Before Crocs (CROX) and Heelys (HLYS) saw their stocks implode in late 2007, analysts had fallen asleep at the wheel. While the shorts had already figured out how inventory would build and estimates and price targets would all need to be cut dramatically on both companies, almost all of the analysts following CROX and HLYS simply based their estimates on the guidance being offered by these companies. Needless to say, we all know how these stories played out so quickly and dramatically to the downside.
This leads us to Skullcandy (SKUL). Although shorts have covered some of their position, 38% of the total outstanding share count is held short. Even with the stock 40% off of its highs, they are not covering in droves. This tells us a lot. They see lower prices ahead and we think the shorts are going to be right.
Price pressure has begun to build in the channel. Target (TGT) recently lowered the prices of the company's Ink'd product to $16.99 from $19.99, while RadioShack (RSH) has begun to offer 30% discounts on Skullcandy products. This is a toxic mix for any company with a consumer bent.

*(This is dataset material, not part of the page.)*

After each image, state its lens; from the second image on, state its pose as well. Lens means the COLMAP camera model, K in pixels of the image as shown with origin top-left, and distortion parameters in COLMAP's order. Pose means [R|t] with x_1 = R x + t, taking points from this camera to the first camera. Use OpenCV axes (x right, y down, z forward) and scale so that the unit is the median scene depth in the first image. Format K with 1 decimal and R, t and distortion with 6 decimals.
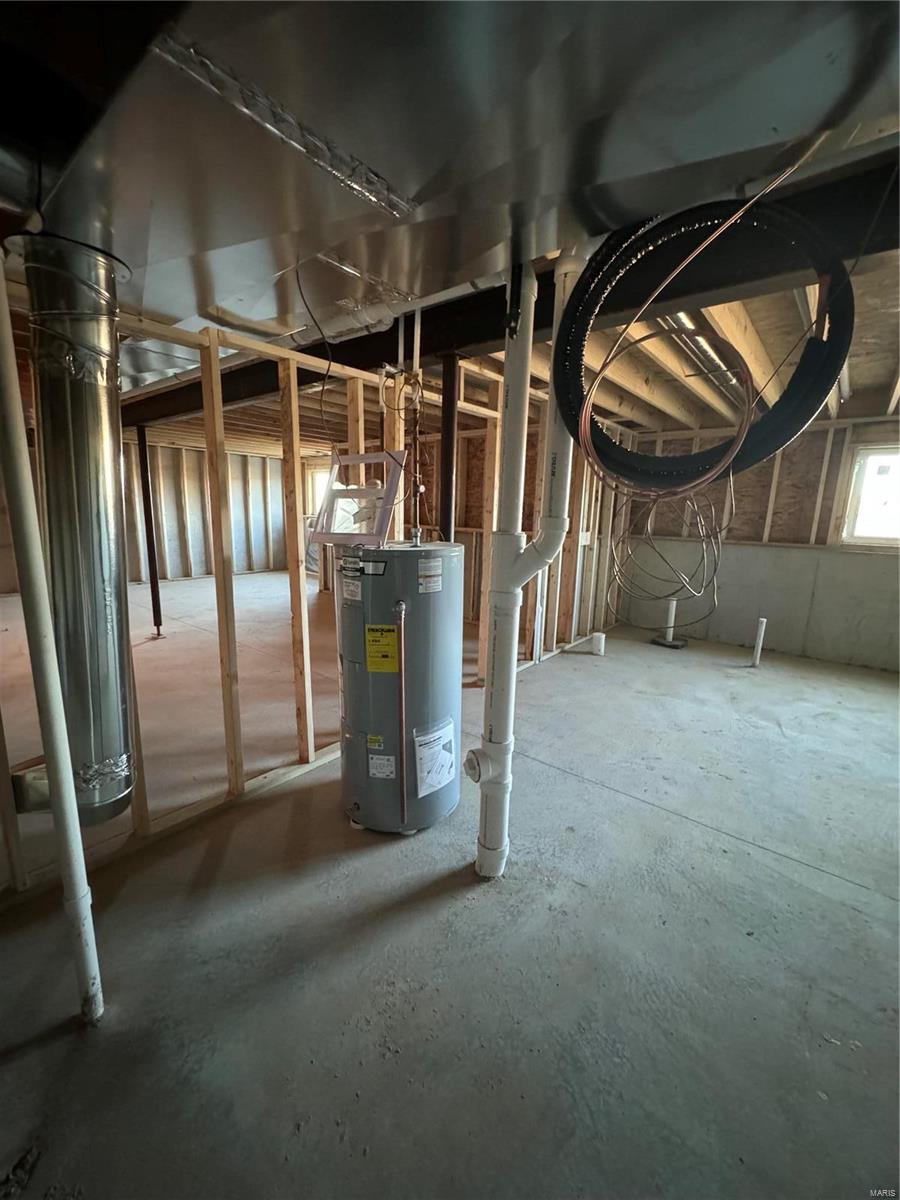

With prices being lowered on their products, this suggests that excess inventory is being built up in the channel. Excess inventory ultimately means lower profit margins and could eventually lead to no profit at all.
After enjoying a first mover advantage for the past few years, a number of new entrants have been moving into the headphone/earbud space recently. While Dr. Dre continues to gain share, Sony (SNE), Panasonic (PC), Motorola, and Sennheiser have all flooded the markets with their respective offerings. To understand how dogged the competition is, investors who are long Skullcandy should take a few minutes to view the various offerings on Amazon.
While the market for headphones and earbuds has taken off with the proliferation of smartphones, how much room is there for a company such as Skullcandy to differentiate itself from other competitive offerings? Without a proprietary and differentiated technology offering that sets it head and shoulders above competition, we feel that Skullcandy's current market share is going to be eaten into by the various new offerings that have flooded the market.
If we are right in our assessment, we feel that the current estimates for 2013 are way too high. The shorts know this and this is why most of them have held onto their short positions ahead of earnings shortly. Excess inventory in the channel is only going to build further from here. This is why prices are being cut. There are too many products out there and not enough demand for the products, a deadly combination.
Although we are not sure of the timing of a new down-leg for the stock, we feel confident that the company's negative inflection point has arrived from a fundamental perspective. While we are not short the stock, if our broker could find a borrow, we would certainly short it at current prices. We feel that an eventual move to $6-$7 is in the cards as the current estimates for 2013 get cut and move a lot lower.